_Assignment_
Answer these questions about the forum thread on CW-complexes with a group action:
(a) What kind of topological group does the question assume $G$ to be?
(b) According to the answer, what follows from the orbit of any point being discrete?
(c) What does the answer give as an example of a $G$-CW complex with an infinite orbit?

_Selected passage_

=== Begin Enclosure ===

Example of CW-complex with $G$-action, which is not $G$-CW-complex

Question

Let $G$ be a quasi-compact, Hausdorff topological group and let $G$ act on a CW-complex $X$ such that the $G$-action sends cells to cells and boundaries of cells to boundaries of cells. Further, assume that if $e$ is an cell of $X$ such that $g\cdot e\cap e $ is nonempty, then $g\cdot x = x$ for all $x \in e$.

If $G$ is finite then it is known that $X$ is a $G$-CW-complex with filtration coming from the underlying CW-complex filtration of $X$. Can someone give me an example, where this is not the case?

Answer 1

There is no such example. The condition that if $g\cdot e\cap e$ then $g$ fixes $e$ pointwise implies that the orbit of any point is discrete and thus finite by compactness. You can then use this to deduce the general case from the case where $G$ is finite since the action of $G$ on the orbit of any cell factors through a finite quotient of $G$.

The reason the theorem in question is normally stated only for finite $G$ is because the converse direction needs $G$ to be finite. Indeed, as noted above, a CW complex with an action of $G$ as you describe must have finite orbits, so any $G$-CW complex that has an infinite orbit (such as, say, $G$ itself if $G$ is infinite) does not admit any CW-complex structure of this form.

=== End Enclosure ===

_Supplied material_
=== Begin Enclosure ===

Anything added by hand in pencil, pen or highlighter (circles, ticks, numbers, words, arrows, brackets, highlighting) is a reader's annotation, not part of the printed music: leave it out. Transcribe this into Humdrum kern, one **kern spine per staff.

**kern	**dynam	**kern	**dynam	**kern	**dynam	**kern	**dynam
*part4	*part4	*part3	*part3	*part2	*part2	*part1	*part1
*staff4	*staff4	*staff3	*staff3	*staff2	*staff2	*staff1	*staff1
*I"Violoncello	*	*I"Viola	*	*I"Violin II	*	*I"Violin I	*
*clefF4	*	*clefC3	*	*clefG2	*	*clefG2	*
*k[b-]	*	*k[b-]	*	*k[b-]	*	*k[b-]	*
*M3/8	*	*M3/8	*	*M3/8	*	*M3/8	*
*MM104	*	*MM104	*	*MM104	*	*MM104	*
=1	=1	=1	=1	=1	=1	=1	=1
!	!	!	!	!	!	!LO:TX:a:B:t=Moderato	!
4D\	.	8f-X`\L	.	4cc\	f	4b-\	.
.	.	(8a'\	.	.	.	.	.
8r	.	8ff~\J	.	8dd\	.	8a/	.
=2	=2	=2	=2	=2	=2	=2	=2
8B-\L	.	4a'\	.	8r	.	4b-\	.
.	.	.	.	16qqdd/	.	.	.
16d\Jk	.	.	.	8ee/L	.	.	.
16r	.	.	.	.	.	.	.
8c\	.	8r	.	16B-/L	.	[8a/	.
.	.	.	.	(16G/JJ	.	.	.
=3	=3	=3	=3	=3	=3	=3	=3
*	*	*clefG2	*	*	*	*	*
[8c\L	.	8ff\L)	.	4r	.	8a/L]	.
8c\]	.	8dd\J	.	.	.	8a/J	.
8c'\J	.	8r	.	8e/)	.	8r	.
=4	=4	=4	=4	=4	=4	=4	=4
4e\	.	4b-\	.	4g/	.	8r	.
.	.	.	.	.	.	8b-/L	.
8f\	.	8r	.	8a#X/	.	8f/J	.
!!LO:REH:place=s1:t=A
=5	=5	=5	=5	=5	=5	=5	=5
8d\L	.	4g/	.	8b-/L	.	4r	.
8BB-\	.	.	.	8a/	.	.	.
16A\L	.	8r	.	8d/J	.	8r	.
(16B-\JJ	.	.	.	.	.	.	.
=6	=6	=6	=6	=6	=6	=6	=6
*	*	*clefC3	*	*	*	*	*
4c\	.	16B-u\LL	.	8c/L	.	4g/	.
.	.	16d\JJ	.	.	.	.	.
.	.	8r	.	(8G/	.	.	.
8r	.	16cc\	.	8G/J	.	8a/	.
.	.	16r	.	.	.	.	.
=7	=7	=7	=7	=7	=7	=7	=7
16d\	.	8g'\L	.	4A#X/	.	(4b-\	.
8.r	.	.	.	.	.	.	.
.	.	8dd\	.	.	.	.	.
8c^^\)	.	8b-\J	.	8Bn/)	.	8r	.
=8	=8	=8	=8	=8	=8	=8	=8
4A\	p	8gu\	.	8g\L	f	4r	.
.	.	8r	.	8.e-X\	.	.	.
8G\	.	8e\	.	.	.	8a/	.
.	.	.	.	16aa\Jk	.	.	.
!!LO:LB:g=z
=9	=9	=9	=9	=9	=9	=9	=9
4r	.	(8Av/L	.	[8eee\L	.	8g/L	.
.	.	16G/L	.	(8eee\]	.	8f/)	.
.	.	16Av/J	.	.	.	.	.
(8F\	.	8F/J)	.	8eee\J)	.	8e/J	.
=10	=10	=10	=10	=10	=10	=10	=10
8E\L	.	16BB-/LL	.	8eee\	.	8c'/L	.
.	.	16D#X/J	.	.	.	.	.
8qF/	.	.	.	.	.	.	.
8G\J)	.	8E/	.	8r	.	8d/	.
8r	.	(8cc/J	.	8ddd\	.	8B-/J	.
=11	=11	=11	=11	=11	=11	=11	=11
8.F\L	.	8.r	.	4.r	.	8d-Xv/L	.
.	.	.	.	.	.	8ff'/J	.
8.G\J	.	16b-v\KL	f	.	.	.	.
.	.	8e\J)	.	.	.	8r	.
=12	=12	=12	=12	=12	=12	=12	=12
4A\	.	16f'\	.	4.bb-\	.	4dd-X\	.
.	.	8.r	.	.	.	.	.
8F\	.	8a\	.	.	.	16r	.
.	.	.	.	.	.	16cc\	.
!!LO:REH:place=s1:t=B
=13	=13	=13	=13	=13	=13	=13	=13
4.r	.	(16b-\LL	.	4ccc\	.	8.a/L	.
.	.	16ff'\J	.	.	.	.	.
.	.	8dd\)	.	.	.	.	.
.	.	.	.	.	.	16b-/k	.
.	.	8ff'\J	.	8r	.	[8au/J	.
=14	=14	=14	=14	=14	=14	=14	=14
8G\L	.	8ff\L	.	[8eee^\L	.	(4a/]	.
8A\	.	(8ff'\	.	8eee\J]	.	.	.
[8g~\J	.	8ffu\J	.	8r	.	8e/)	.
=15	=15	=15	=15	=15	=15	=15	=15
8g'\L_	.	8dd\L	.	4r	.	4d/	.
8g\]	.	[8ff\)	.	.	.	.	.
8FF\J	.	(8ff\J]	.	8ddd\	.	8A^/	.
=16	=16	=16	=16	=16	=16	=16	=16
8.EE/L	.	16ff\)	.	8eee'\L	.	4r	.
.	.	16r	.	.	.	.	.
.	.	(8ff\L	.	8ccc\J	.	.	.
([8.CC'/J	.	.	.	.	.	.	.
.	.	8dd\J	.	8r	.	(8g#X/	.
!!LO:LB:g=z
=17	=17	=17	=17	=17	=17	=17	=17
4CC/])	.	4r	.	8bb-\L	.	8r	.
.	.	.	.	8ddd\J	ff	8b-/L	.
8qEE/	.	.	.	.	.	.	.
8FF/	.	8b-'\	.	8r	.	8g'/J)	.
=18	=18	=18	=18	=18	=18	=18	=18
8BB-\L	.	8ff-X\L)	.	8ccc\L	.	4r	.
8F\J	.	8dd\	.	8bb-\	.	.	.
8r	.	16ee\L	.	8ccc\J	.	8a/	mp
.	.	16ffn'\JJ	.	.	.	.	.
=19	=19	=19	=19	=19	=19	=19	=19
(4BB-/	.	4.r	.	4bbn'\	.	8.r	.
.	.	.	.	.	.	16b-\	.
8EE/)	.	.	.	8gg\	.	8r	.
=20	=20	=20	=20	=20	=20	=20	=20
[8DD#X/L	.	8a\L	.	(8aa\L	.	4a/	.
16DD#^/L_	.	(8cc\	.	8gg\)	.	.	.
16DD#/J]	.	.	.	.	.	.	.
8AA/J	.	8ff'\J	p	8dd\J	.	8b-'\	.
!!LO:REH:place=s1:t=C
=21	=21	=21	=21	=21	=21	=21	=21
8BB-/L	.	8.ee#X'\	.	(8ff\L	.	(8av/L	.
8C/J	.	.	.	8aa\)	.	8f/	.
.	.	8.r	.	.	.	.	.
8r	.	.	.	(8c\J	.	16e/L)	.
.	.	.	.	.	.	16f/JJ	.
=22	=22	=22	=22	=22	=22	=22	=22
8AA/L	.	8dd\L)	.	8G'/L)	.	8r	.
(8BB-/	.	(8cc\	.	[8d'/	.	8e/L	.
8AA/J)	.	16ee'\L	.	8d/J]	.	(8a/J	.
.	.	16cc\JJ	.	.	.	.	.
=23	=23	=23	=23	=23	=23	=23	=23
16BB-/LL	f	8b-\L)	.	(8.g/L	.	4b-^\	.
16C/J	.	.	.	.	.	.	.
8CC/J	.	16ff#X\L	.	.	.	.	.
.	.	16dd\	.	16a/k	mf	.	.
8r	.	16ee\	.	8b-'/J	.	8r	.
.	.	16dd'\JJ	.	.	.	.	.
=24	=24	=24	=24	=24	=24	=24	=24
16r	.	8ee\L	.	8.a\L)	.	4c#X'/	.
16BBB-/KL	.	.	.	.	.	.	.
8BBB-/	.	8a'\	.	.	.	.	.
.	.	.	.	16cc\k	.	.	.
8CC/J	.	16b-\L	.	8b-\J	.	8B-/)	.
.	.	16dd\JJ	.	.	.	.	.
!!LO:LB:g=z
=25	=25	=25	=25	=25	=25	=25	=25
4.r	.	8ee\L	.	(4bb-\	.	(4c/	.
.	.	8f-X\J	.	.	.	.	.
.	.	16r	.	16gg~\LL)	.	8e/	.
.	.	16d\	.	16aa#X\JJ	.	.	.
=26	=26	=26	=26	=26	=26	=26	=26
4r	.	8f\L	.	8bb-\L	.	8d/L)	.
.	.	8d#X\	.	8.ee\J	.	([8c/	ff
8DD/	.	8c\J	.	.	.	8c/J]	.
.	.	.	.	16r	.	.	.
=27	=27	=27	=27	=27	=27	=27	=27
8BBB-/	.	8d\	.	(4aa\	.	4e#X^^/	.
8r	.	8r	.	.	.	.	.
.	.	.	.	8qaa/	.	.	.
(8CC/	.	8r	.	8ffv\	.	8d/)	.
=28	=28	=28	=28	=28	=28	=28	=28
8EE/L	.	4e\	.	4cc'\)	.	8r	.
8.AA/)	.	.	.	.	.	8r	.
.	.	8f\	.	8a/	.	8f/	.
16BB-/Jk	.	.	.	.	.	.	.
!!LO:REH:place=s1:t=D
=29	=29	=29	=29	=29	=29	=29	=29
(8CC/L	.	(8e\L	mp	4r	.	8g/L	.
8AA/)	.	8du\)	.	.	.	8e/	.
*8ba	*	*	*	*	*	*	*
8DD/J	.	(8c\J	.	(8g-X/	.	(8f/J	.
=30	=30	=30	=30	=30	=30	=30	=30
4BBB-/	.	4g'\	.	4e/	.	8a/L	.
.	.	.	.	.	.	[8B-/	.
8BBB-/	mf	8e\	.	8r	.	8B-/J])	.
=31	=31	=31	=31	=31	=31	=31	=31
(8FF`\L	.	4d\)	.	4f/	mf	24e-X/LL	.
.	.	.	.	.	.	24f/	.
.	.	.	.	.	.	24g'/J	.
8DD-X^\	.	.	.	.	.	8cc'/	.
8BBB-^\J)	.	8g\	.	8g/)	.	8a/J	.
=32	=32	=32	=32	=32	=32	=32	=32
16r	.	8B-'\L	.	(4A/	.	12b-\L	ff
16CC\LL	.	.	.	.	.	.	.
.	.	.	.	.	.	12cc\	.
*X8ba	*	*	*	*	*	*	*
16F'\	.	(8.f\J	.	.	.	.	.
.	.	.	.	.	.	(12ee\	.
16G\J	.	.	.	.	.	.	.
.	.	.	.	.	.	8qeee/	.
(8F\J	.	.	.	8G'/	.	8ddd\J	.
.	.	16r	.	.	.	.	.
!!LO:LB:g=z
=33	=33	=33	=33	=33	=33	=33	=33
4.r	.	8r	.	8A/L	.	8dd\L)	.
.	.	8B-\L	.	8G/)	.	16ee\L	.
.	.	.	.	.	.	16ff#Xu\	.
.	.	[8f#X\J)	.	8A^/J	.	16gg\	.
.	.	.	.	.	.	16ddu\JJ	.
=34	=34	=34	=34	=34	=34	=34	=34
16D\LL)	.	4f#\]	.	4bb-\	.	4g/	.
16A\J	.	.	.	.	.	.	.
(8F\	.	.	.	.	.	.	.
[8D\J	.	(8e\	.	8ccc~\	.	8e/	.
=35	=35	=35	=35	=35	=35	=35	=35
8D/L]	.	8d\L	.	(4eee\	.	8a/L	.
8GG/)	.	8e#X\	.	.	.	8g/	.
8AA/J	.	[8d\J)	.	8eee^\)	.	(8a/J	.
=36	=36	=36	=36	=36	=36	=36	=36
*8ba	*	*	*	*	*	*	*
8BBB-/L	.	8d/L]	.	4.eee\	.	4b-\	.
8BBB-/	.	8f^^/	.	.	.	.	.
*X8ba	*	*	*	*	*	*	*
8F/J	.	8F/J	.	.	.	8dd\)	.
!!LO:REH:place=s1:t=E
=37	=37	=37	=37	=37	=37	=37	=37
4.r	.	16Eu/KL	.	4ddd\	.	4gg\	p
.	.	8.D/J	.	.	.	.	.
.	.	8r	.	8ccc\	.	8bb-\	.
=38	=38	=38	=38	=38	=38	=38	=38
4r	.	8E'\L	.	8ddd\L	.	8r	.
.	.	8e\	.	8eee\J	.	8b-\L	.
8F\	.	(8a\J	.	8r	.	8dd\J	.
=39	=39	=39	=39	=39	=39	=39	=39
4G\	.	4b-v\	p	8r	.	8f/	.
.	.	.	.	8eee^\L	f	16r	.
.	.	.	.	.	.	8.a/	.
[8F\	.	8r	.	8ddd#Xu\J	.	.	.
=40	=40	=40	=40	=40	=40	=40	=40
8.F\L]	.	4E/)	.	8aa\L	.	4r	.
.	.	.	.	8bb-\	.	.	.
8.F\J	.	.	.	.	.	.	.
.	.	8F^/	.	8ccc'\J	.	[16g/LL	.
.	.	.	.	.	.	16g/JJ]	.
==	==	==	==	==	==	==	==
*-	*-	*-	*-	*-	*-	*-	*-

=== End Enclosure ===

_Answer for the task_
(a) A quasi-compact, Hausdorff topological group.
(b) The orbit is finite, by compactness.
(c) $G$ itself, if $G$ is infinite.